Integral Formation in Virtue
While the trend in education is toward the Close Reading/New Criticism approach to literature, our teachers use Moral Criticism, which guides students through an analysis of what the text teaches us about beauty, wisdom, grace, and, especially, virtue. A similar approach is taken in other subjects like history (including Church history), theology, Scripture, and science, as stories provide rich and powerful examples of heroic virtue. Across the curriculum and throughout the stages of the Trivium, our students are immersed in the Aristotelian/Thomistic worldview of virtue being the key to the good life, with the grace of Jesus Christ remaining as our vital principle, pointing towards eternal life.
Greater Emphasis on Arts
Eliminating the Humanities makes us less human, because the arts are more conducive to the end for which we were created. The imitation of beautiful art leads us to God, and nothing trains the mind to think in an orderly fashion like the study of music. In a culture so ignorant of or hostile to Truth and Goodness, it is often argued that Beauty is the key to evangelization. Learn more about our visual and performing arts programs here.

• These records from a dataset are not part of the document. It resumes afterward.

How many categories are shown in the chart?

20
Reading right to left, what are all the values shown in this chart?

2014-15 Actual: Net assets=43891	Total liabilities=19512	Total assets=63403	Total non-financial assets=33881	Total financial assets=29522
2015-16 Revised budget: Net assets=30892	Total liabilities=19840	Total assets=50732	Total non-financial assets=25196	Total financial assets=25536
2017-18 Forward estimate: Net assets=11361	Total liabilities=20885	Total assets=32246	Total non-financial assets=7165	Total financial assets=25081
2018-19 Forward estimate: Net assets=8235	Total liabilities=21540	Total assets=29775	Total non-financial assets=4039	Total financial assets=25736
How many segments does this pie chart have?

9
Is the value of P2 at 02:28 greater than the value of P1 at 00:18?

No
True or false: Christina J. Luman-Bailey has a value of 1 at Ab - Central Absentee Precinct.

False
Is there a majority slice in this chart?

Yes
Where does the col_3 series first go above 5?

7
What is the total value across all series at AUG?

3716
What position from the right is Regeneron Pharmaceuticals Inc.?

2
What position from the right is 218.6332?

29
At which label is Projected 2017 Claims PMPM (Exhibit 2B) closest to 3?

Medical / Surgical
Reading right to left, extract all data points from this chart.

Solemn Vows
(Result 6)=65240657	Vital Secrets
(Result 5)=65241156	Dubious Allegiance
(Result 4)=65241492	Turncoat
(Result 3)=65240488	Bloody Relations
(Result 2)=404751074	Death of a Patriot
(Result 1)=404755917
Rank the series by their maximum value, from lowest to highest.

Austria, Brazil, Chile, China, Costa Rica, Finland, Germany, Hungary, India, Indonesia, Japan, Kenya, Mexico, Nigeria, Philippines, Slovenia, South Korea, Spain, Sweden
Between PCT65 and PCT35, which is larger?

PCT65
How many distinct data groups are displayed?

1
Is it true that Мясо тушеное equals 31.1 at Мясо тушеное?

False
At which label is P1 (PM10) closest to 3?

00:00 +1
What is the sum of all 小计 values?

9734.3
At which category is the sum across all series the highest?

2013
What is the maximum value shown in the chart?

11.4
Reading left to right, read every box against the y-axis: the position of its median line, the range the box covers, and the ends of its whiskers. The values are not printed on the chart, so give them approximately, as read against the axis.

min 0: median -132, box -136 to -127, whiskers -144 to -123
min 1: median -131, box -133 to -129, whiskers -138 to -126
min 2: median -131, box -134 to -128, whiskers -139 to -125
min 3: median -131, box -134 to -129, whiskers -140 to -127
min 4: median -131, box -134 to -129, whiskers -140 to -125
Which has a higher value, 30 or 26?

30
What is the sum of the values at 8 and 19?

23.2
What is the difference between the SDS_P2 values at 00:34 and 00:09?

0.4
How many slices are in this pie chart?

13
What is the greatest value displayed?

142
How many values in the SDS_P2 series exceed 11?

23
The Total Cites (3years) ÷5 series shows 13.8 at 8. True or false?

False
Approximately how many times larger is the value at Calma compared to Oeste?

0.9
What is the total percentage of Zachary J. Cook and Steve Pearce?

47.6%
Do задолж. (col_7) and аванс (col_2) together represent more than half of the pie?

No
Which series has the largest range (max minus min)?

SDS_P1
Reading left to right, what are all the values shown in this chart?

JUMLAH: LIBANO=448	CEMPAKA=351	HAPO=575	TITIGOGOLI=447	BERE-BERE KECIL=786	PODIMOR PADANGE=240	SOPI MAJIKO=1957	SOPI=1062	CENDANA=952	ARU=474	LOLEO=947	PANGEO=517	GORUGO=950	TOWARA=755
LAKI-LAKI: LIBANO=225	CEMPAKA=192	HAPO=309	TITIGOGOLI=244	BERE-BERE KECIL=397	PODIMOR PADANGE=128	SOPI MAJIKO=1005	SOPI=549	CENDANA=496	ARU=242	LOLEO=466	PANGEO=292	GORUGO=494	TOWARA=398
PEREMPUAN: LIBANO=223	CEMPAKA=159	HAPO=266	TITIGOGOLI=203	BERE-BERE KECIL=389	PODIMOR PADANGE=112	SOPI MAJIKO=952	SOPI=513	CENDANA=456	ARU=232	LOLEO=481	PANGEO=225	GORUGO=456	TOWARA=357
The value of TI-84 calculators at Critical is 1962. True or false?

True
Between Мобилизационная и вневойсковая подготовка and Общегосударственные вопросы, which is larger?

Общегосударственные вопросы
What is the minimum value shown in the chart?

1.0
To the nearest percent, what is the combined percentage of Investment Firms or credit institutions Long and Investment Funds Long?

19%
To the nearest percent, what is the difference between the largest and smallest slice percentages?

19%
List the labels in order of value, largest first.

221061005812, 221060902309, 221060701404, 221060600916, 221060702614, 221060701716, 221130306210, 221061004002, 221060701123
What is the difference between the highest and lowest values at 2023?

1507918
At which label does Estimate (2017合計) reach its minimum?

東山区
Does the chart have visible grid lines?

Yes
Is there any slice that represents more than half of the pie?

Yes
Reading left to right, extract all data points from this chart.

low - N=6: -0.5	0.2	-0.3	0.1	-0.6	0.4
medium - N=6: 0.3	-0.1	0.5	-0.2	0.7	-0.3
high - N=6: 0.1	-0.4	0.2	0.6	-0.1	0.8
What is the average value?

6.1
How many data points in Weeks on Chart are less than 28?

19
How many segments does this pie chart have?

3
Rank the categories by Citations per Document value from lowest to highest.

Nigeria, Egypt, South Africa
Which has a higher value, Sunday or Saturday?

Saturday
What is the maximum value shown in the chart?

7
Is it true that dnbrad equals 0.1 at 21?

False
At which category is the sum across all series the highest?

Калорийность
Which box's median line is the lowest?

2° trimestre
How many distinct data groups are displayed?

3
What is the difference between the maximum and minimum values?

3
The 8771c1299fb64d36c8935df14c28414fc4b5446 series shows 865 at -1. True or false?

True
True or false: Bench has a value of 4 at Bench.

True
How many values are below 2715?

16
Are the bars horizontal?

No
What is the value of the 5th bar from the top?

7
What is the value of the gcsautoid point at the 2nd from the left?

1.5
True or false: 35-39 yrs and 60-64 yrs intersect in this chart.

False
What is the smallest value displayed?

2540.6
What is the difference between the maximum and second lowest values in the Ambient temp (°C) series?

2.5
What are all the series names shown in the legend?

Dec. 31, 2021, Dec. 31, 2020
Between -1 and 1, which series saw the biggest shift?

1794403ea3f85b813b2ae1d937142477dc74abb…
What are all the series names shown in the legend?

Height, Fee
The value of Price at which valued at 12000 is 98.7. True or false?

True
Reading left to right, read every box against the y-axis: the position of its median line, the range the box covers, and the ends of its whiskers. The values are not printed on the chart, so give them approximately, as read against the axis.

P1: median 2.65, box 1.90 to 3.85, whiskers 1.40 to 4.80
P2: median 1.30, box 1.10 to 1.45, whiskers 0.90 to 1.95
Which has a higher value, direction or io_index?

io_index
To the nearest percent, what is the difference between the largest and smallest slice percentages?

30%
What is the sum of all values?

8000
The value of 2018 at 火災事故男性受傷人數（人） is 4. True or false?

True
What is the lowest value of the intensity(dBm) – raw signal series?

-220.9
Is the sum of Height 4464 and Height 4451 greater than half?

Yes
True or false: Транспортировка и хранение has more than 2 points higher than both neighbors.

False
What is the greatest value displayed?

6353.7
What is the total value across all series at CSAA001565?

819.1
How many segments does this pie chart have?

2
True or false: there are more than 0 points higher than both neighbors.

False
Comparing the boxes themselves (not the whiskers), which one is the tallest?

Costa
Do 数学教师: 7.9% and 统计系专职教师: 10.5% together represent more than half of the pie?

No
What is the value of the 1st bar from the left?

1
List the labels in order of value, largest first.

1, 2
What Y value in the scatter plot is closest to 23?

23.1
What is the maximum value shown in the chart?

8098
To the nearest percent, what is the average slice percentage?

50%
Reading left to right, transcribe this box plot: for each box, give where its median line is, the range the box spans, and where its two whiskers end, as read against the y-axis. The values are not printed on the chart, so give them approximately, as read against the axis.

Socratic Discussion/Mimetic Instruction
You will not see our lesson objective spelled out on classroom walls. Classical education does not seek to give answers to a question that was never asked. In order for students to behold a truth, they must first be led to behold an intriguing question. Then through a series of additional questions, a Socratic-style teacher can draw the answer out of students, sitting back and watching the “light bulbs” go on naturally. Students are also led to own a truth via mimetic instruction, where the various “types” are put before students, allowing them to naturally differentiate and come to know something new. For example, rather than asking students to simply copy down and memorize the definition of covenant, students are given examples of similar types – a promise, agreement, contract, covenant – and after a careful examination and discussion, students are able to construct the correct definition of covenant on their own, giving them a much better chance of retaining and applying the information. Venerable Archbishop Fulton Sheen once lamented that education often becomes “the transferring of information from the teacher’s manual to the student’s notebook without passing through the mind of either.” Not at Lourdes Classical!
Technology as a Means, Not an End
At Lourdes Classical we are not opposed to using any tool that helps us achieve our mission. Digital technology is one such tool, but its usefulness is limited. We reject the modern notion that the computer is on its way to replacing the teacher. We also reject the movement towards, as Martin Cothran put it, burying students further “under the the modern avalanche of disordered information” by handing out iPads to every student. Our focus is equipping students with an ability to order things correctly, including an ability to put science and technology at the service of man (and God), not the other way around. Again, technology can and does serve our purpose, as evidenced by the digital screen you are reading right now, and our teachers utilize it in a limited number of ways. But studies reveal an inverse relationship between technology use and student well-being and performance. (Even Time Magazine calls screens in schools a “$60 billion hoax.”) So we avoid screens as much as possible and do not teach technology as an end itself.